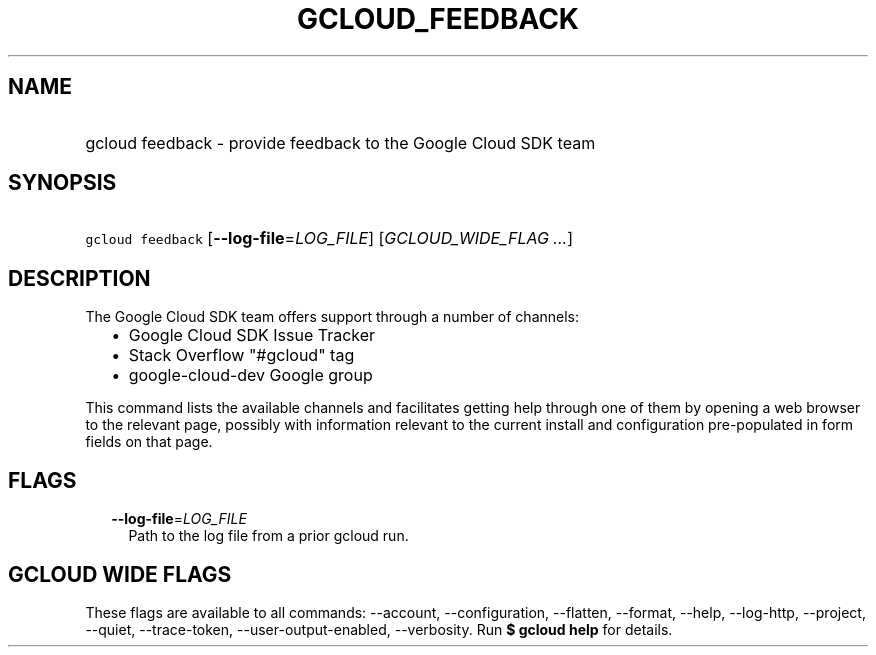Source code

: 
.TH "GCLOUD_FEEDBACK" 1



.SH "NAME"
.HP
gcloud feedback \- provide feedback to the Google Cloud SDK team



.SH "SYNOPSIS"
.HP
\f5gcloud feedback\fR [\fB\-\-log\-file\fR=\fILOG_FILE\fR] [\fIGCLOUD_WIDE_FLAG\ ...\fR]



.SH "DESCRIPTION"

The Google Cloud SDK team offers support through a number of channels:

.RS 2m
.IP "\(bu" 2m
Google Cloud SDK Issue Tracker
.IP "\(bu" 2m
Stack Overflow "#gcloud" tag
.IP "\(bu" 2m
google\-cloud\-dev Google group
.RE
.sp

This command lists the available channels and facilitates getting help through
one of them by opening a web browser to the relevant page, possibly with
information relevant to the current install and configuration pre\-populated in
form fields on that page.



.SH "FLAGS"

.RS 2m
.TP 2m
\fB\-\-log\-file\fR=\fILOG_FILE\fR
Path to the log file from a prior gcloud run.


.RE
.sp

.SH "GCLOUD WIDE FLAGS"

These flags are available to all commands: \-\-account, \-\-configuration,
\-\-flatten, \-\-format, \-\-help, \-\-log\-http, \-\-project, \-\-quiet,
\-\-trace\-token, \-\-user\-output\-enabled, \-\-verbosity. Run \fB$ gcloud
help\fR for details.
·····
* Problem description: Among the lines above, find those with the word "page". Copy them.

* Solved exercise:
one of them by opening a web browser to the relevant page, possibly with
form fields on that page.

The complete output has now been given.